(Goal of the exercise)
Search the entries for the word "Biodegradation" and report each line that has it.

(Data in this exercise)
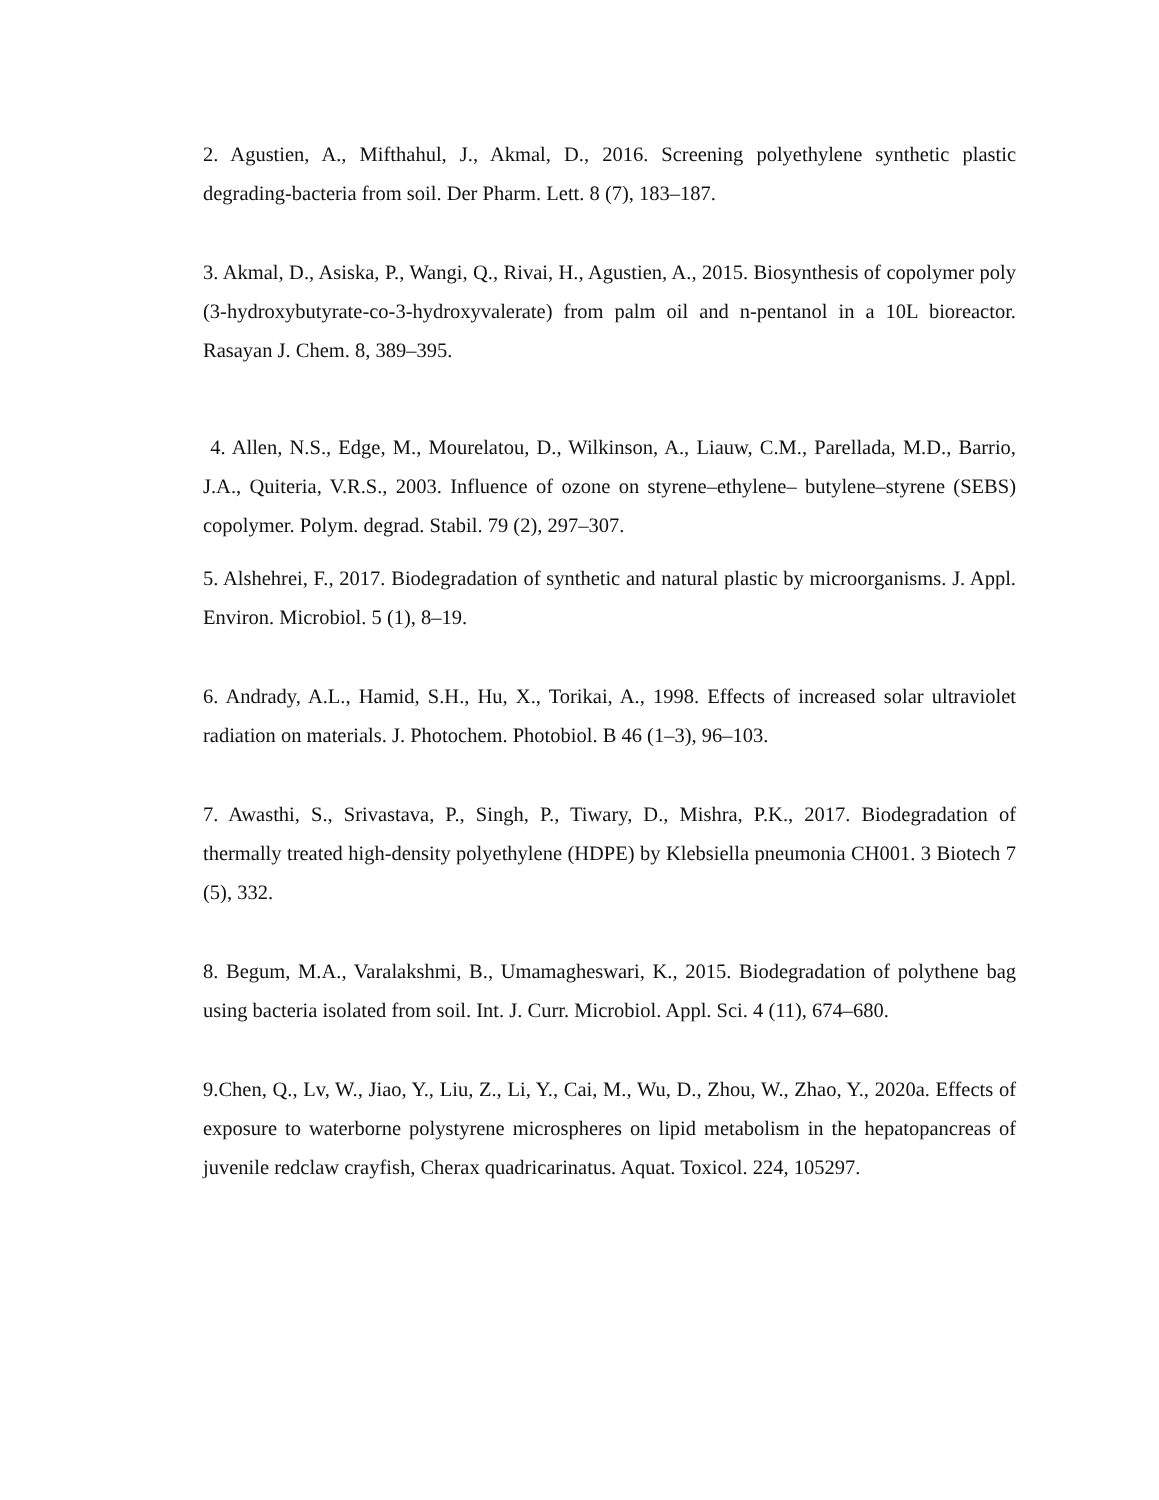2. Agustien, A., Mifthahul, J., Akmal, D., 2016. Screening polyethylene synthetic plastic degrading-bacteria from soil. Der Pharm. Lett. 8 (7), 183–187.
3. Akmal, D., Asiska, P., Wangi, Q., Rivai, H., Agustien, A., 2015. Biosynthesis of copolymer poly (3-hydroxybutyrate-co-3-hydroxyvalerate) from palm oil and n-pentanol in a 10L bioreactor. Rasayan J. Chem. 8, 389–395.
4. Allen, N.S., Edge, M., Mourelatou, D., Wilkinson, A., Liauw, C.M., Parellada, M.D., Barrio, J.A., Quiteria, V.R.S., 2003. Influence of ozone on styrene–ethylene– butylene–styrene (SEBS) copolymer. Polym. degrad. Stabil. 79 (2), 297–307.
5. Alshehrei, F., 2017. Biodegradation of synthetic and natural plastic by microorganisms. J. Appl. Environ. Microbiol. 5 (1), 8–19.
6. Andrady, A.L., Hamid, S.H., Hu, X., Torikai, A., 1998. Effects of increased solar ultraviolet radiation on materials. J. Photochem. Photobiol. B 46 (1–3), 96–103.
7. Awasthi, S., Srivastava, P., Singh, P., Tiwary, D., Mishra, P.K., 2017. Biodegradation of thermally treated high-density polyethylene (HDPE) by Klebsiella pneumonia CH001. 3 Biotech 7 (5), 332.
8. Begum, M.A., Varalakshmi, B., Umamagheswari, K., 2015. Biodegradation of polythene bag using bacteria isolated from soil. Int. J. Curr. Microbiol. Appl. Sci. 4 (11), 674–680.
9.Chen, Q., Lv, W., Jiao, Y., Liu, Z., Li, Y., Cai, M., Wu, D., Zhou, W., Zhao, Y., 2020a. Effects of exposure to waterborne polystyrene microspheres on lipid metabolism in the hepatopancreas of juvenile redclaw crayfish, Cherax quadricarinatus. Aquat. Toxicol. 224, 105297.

(Output below)
5. Alshehrei, F., 2017. Biodegradation of synthetic and natural plastic by microorganisms. J. Appl. Environ. Microbiol. 5 (1), 8–19.
7. Awasthi, S., Srivastava, P., Singh, P., Tiwary, D., Mishra, P.K., 2017. Biodegradation of thermally treated high-density polyethylene (HDPE) by Klebsiella pneumonia CH001. 3 Biotech 7 (5), 332.
8. Begum, M.A., Varalakshmi, B., Umamagheswari, K., 2015. Biodegradation of polythene bag using bacteria isolated from soil. Int. J. Curr. Microbiol. Appl. Sci. 4 (11), 674–680.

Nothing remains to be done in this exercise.